Bekenntnisse eines Öko-Terroristen
Peter Jay Brown. USA 2010. dt. Fs.
Paul Watson ist der wohl berühmteste Umweltpirat der Welt. Seit über 30 Jahren kennen er und seine Crew der „Sea Shepherd“ auf den Weltmeeren kein Pardon – weder mit Umweltsündern, noch mit sich selbst. Und so rammen sie Walfangschiffe, attackieren Robbenfänger oder zerstören illegale Treibfangnetze – und gehen dabei oftmals große Risiken für Leib und Leben ein. Dieser Wille zum handfesten, gelegentlich dramatischen Zugreifen unterscheidet Watson auch von seinen ehemaligen Kollegen, mit denen er 1971 Greenpeace gründete; 1977 verließ er die Organisation, die er als „einen Haufen tatenloser Bürokraten“ beschimpfte. Seine eigene Organisation, die den Namen Sea Shepherd Conservation Society trägt, engagiert sich kompromisslos für den Tierschutz. Immer an Watsons Seite: Peter Jay Brown und seine Kamera. Er sammelte über die Jahre einmalige Bilder von den halsbrecherischen Aktionen und bringt sie nun erstmals an die Öffentlichkeit – jede Menge Seemannsgarn und Sarkasmus inklusive. Eigentlich war der Film als kleine Doku für einige Spezialfestivals gedacht. Nachdem die ersten öffentlichen Aufführungen allerdings so euphorische und emotionale Reaktionen hervorriefen, fand sich hierzulande ein deutscher Verleih, der das radikale Dokument eines Radikalen nun in die Kinos bringt. Mo 21. – Mi 30.

Im Weltraum gibt es keine Gefühle
Andreas Öhmann. S 2010. 85 Min. dt. Fs. Mit Bill Skorsgård, Martin Wallström
„Ich bin Simon. Ich habe Asperger. Ich mag den Weltraum, Kreise und meinen Bruder Sam, der sich immer um mich gekümmert hat. Gefühle, andere Menschen, Veränderungen und romantische Komödien mit Hugh Grant kann ich nicht ausstehen.“ Alles klar soweit?

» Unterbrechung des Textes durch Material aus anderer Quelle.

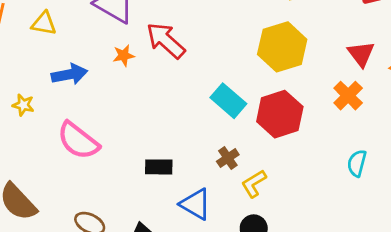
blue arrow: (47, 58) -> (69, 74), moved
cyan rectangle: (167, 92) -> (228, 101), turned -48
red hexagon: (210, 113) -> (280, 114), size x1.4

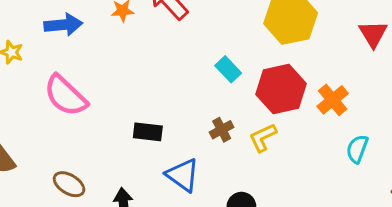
orange cross: (348, 96) -> (333, 100), moved
cyan rectangle: (228, 101) -> (228, 69), size x0.7
yellow L-shape: (254, 184) -> (263, 138), moved

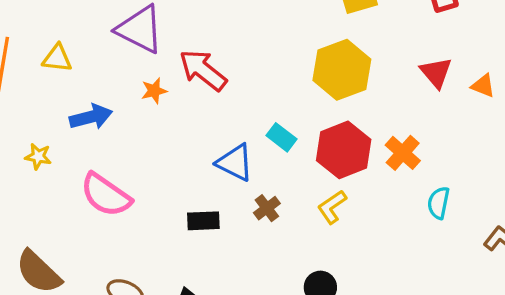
brown cross: (222, 130) -> (267, 208), moved
blue triangle: (183, 175) -> (235, 163), moved

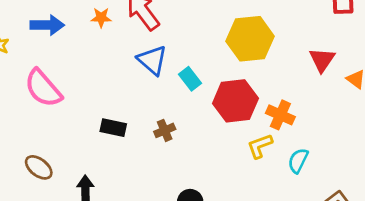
orange cross: (403, 153) -> (280, 115), turned -32
blue triangle: (235, 163) -> (152, 60), moved
yellow L-shape: (332, 207) -> (260, 146), moved

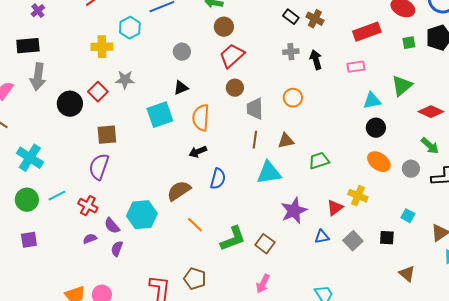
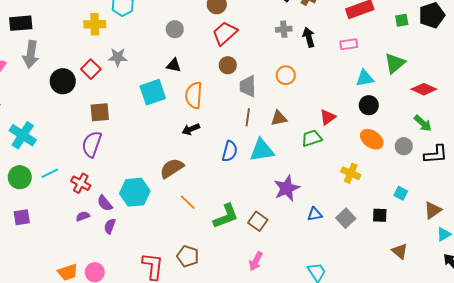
black triangle: (181, 88) -> (174, 65), turned 35
blue semicircle: (218, 179) -> (230, 151), moved
red triangle: (335, 208) -> (328, 117), moved

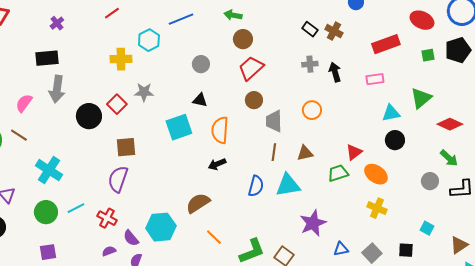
orange ellipse: (372, 139) -> (376, 174), moved

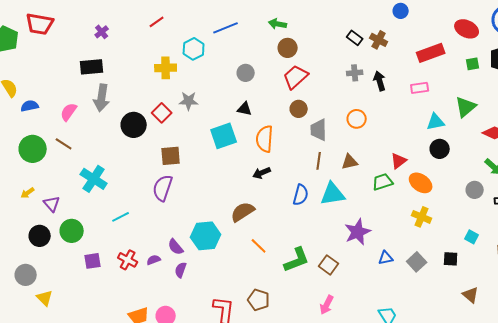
green circle: (46, 212) -> (72, 231), moved
red cross: (107, 218) -> (128, 260), moved

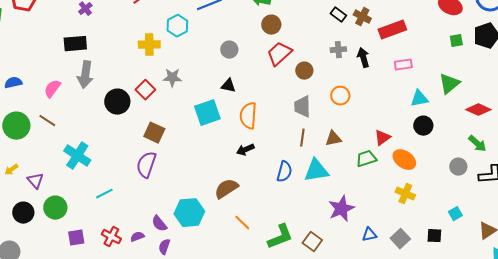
red rectangle: (431, 53) -> (392, 30), moved
brown circle: (299, 109) -> (304, 71), moved
brown square: (171, 156) -> (154, 133), turned 30
cyan square: (472, 237) -> (455, 214), turned 32

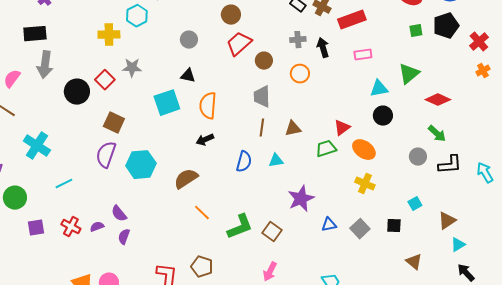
orange circle: (340, 96) -> (300, 74), moved
cyan triangle: (316, 171) -> (276, 161), size x0.6
cyan hexagon: (189, 213) -> (141, 165), moved

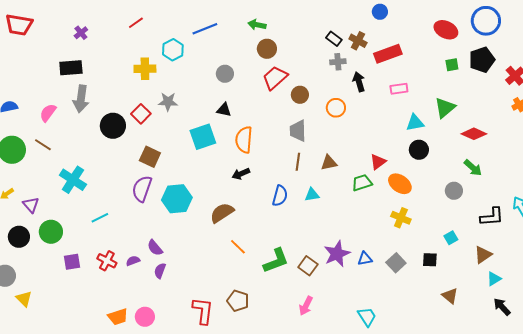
gray cross: (298, 40) -> (338, 62), moved
black L-shape: (450, 165) -> (492, 217), moved
purple star: (301, 199) -> (337, 254), moved

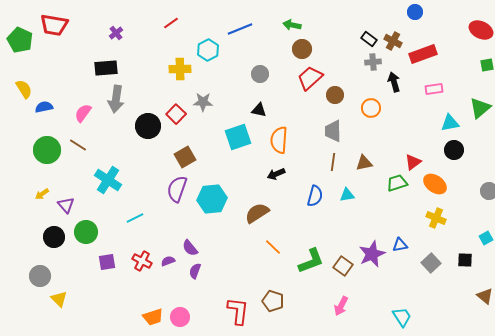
brown square: (150, 157) -> (185, 157), turned 35
blue triangle: (365, 259) -> (400, 245), moved

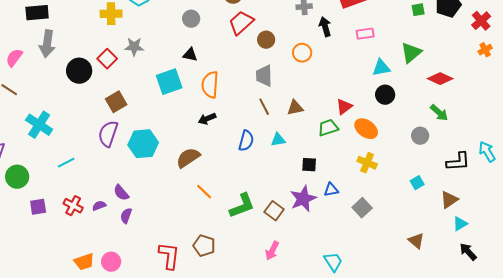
brown line: (333, 162) -> (264, 107), turned -36
black square: (465, 260) -> (309, 165), moved

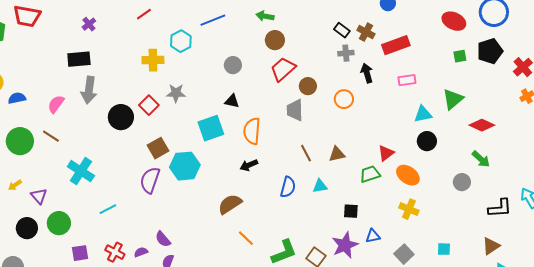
gray trapezoid: (264, 76) -> (295, 110), moved
cyan hexagon: (143, 144) -> (185, 166), moved
cyan square: (417, 183) -> (444, 249), moved, turned 32

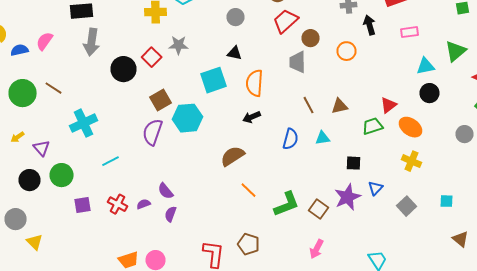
pink semicircle: (56, 104) -> (44, 41), moved
cyan cross: (81, 171) -> (84, 123), turned 32
blue triangle: (373, 236) -> (376, 188), turned -35

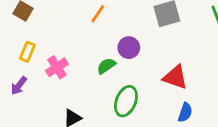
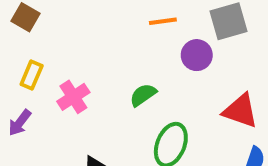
orange line: (98, 14) -> (163, 21), moved, turned 48
purple circle: (129, 48) -> (197, 55), moved

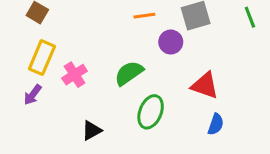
yellow rectangle: (32, 75) -> (42, 58), size x1.5
green semicircle: (143, 95) -> (129, 73), size x1.4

Im Weltraum gibt es keine Gefühle handelt vom 18jährigen Simon mit Asperger-Syndrom, dessen Leben durcheinander gerät, als sein Bruder Sam von dessen Freundin verlassen wird. Simon braucht feste Strukturen, um sich in seinem Alltag zurecht zu finden. Alles muss einem bestimmten Muster folgen – immer der gleiche Tagesablauf, die gleichen Mahlzeiten, die gleichen Klamotten – in wöchentlichem Rhythmus. Das hat Sam bisher immer erledigt, indem er zum Beispiel Essen in Kreisform gekocht und Simon geholfen hat, die Menschen zu verstehen. Aber Sam ist über die Trennung von seiner Freundin so deprimiert, dass alles ins Wanken gerät und Simons Welt ins Chaos stürzt. Damit alles wieder normal wird, macht sich Simon auf eine Mission: eine neue Freundin für Sam zu finden… Regisseur Öhmann über seinen Film: „ Als ich die faszinierende, wundervolle Asperger-Welt entdeckte, wollte ich so einen Charakter auf die große Leinwand bringen. Simon und sein Universum gab uns die Möglichkeit, eine stark visuelle Welt mit einer anderen Art von Charakter zu erschaffen, komisch und schlicht und doch sehr komplex.“ Do 24. 11. – Di 6. 12.

Die Mühle und das Kreuz
Lech Majewski. PL/S 2011. 92 Min. Mit Ch. Rampling, Rutger Hauer, Michael York
Im Jahr 1564 erhält Pieter Bruegel von dem reichen Antwerpener Kaufmann und Kunstsammler Nicolas Jonghelinck den Auftrag, die Kreuztragung Christi zu malen. Er nimmt den Auftrag an, doch will er nicht eine weitere von unzähligen Versionen der Passionsgeschichte liefern, sondern etwas Besonderes schaffen: ein Bild, das eine Vielzahl von Geschichten erzählt und das groß genug ist, hunderte von Menschen aufzunehmen. Aber vor allem soll die Kreuzigungsgeschichte nicht im Heiligen Land, sondern in seiner flämischen Heimat spielen. Also geht Bruegel zu den Menschen auf den Höfen, Feldern und Märkten, um nach diesen Geschichten in einem Land zu suchen, das unter spanischer Herrschaft steht und in dem die Inquisitoren erbarmungslos wüten. Er hält alles in seinen Skizzen fest und beginnt auf diese Weise, die Schicksale von unzähligen Menschen virtuos miteinander zu verflechten… Der Filmemacher Lech Majewski bezieht sich in seinem Film ausdrücklich auf die Interpretationen, die der Kunsthistoriker Michael Francis Gibson in seinem Buch The Mill and the Cross: Peter Bruegel’s Way to Calvary ausführt. In seinen Bildern erweckt Majewski die Figuren des Gemäldes buchstäblich zum Leben und erzählt deren Geschichte, das Gesamtwerk immer im Blick. Diese Verschmelzung von freier Spielfilmerzählung, fundierter Interpretation des Gemäldes und bildlicher Annäherung ist sicher ein besonderes Erlebnis. Aufregend wie immer auch Charlotte Rampling (hier in einer Hauptrolle), deren Porträt in diesem Monat der Dokumentarfilm The Look: Charlotte Rampling bei uns skizziert. Do 1. 12 – Mi 7. 12.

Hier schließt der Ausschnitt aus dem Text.